■ **PROVIDED TEXT**:
The progress of computer technology and A.I. over the last century has spawned a lot of concerns, even panic, amongst people. Innovations seem to outstrip our own ability to gauge their potential consequences; there is a growing sense that, rather than being in control of them, we are merely being swept along for the ride. Genetic engineering has given many people a disturbing image of scientists playing God. Developments in Artificial Intelligence seem to suggest that the future may not even belong to us at all.
To put A.I. in perspective, we would need to trace the evolution of scientific thought – and the technological advancements that accompanied it – over the course of the twentieth century and into the new millennium. Both computer science and artificial intelligence are outgrowths of twentieth-century mathematics. A new field of mathematics, dubbed computation, was born in 1936. This was a mechanical method for carrying out any arithmetic function and set the groundwork for calculators and, later, the first computers. Popular at this time, also, were scientific theories that compared the workings of the human body and mind to electromagnetics and mechanical procedures. Basically, the vision of A.I. began not as an attempt to create machines with all the quirkiness of human nature but rather to define human nature as little more than a complex network of biological (read mechanical) processes. If a human being is only the result of chemical reactions and nerve transmissions, the reasoning went, then anything a human being is capable of could be accomplished by duplicating those processes with electronic systems.

■ **WHAT THE EXERCISE ASKS**: Copy everything from "The progress of" down to "to us at all." in the piece on A.I., keeping each word and mark as it appears.

■ **DATA TO EXAMINE**:
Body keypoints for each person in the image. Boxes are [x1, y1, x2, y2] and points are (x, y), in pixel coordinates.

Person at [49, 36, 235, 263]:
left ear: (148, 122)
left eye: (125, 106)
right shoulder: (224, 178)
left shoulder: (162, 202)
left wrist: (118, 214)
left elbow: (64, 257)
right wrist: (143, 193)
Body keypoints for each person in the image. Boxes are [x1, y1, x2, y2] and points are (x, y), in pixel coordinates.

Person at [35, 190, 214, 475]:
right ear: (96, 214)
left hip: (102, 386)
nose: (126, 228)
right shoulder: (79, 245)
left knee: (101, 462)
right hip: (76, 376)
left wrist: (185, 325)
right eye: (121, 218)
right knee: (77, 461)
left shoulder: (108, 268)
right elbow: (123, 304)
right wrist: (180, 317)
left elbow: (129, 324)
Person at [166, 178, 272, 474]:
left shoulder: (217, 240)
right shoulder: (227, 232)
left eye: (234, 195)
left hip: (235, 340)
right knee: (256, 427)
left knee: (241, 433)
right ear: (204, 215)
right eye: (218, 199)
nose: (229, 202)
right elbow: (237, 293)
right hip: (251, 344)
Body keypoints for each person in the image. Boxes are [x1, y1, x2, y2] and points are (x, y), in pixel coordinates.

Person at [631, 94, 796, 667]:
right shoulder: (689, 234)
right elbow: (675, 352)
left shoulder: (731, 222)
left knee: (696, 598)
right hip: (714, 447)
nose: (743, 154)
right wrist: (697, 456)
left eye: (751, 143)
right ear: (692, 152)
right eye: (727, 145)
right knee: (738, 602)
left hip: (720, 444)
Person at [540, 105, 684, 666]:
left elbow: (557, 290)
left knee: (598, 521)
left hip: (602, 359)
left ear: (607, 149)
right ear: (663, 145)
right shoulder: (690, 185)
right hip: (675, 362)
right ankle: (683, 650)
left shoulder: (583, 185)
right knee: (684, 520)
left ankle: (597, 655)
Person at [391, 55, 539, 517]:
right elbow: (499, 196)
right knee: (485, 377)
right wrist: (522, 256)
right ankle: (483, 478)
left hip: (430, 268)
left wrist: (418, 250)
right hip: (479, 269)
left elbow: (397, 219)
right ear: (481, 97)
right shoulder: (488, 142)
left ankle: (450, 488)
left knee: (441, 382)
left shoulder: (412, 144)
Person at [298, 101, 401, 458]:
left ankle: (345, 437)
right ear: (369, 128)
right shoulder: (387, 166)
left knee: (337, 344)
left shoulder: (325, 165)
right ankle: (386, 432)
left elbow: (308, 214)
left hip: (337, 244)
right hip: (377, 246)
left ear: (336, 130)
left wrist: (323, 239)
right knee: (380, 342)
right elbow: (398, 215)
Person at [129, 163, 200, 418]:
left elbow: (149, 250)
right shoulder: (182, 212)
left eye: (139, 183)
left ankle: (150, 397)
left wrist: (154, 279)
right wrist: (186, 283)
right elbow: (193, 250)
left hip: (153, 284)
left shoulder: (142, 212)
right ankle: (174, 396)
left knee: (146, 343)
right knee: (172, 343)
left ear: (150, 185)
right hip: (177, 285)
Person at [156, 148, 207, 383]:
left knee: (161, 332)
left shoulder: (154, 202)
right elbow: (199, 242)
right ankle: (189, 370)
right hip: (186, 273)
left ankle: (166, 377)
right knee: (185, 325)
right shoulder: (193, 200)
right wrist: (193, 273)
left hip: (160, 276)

■ **TASK ANSWER**:
The progress of computer technology and A.I. over the last century has spawned a lot of concerns, even panic, amongst people. Innovations seem to outstrip our own ability to gauge their potential consequences; there is a growing sense that, rather than being in control of them, we are merely being swept along for the ride. Genetic engineering has given many people a disturbing image of scientists playing God. Developments in Artificial Intelligence seem to suggest that the future may not even belong to us at all.